▸ **THE DATA**
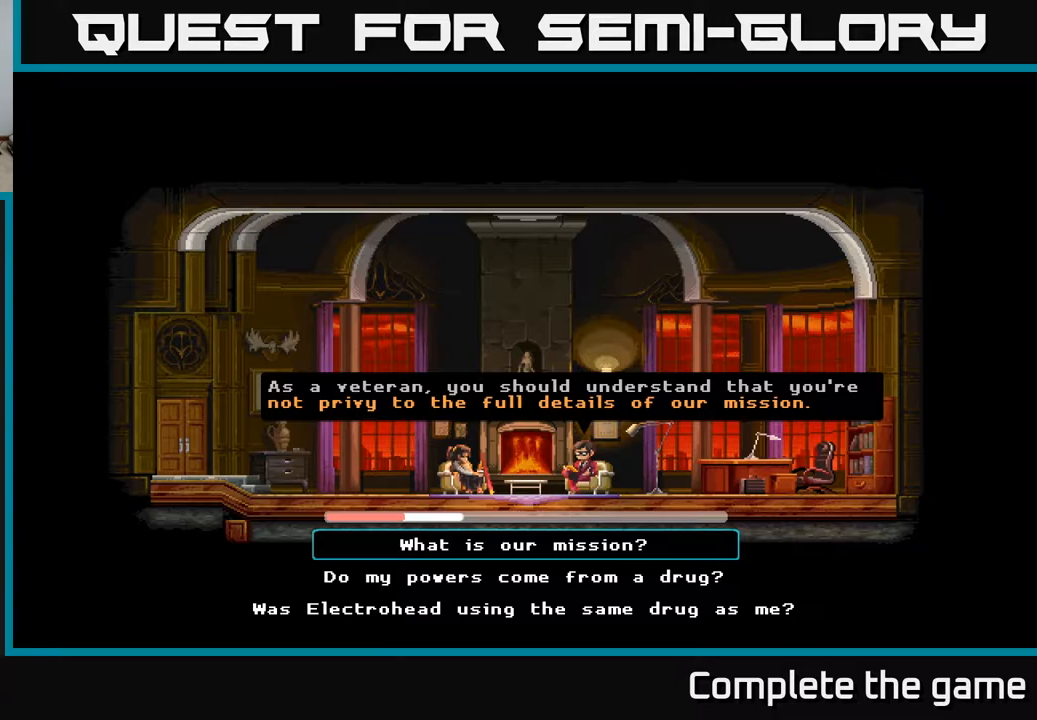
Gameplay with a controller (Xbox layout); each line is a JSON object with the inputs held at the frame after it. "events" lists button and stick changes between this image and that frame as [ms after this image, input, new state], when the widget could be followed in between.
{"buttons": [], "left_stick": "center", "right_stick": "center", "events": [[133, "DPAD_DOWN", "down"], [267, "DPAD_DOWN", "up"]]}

...

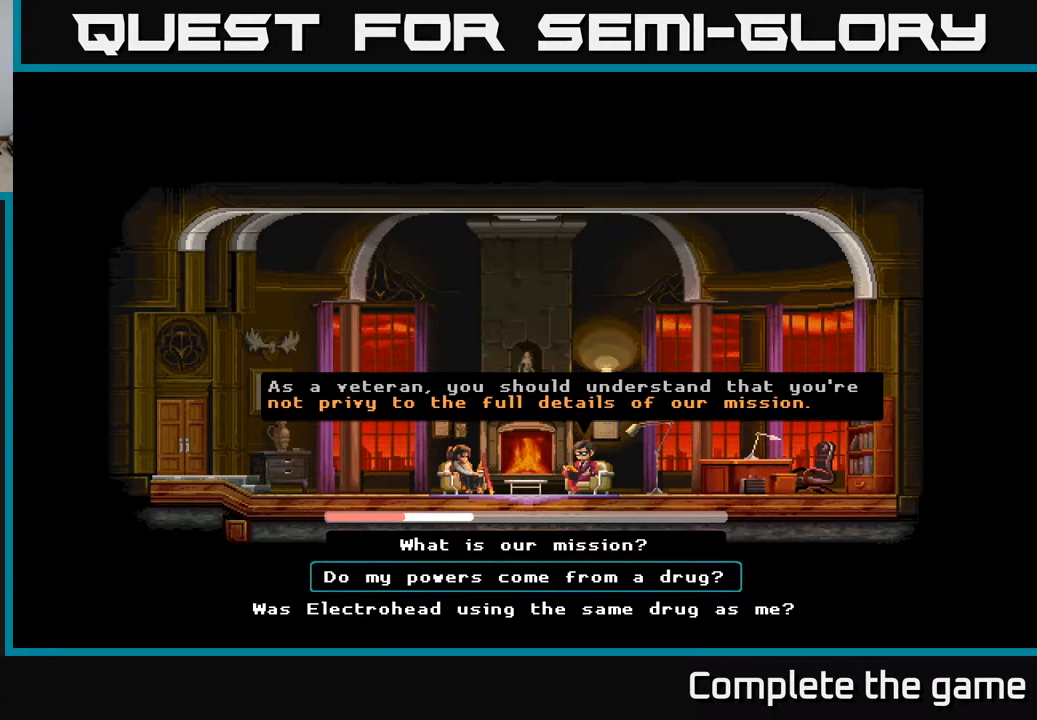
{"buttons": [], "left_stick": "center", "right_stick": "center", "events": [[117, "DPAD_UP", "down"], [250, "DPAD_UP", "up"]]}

▸ **HOW TO COMPLETE THIS TASK**
Which lines in the data above hold the word "buttons"? Return each of them.

▸ **SOLUTION TO THE EXERCISE**
{"buttons": [], "left_stick": "center", "right_stick": "center", "events": [[133, "DPAD_DOWN", "down"], [267, "DPAD_DOWN", "up"]]}
{"buttons": [], "left_stick": "center", "right_stick": "center", "events": [[117, "DPAD_UP", "down"], [250, "DPAD_UP", "up"]]}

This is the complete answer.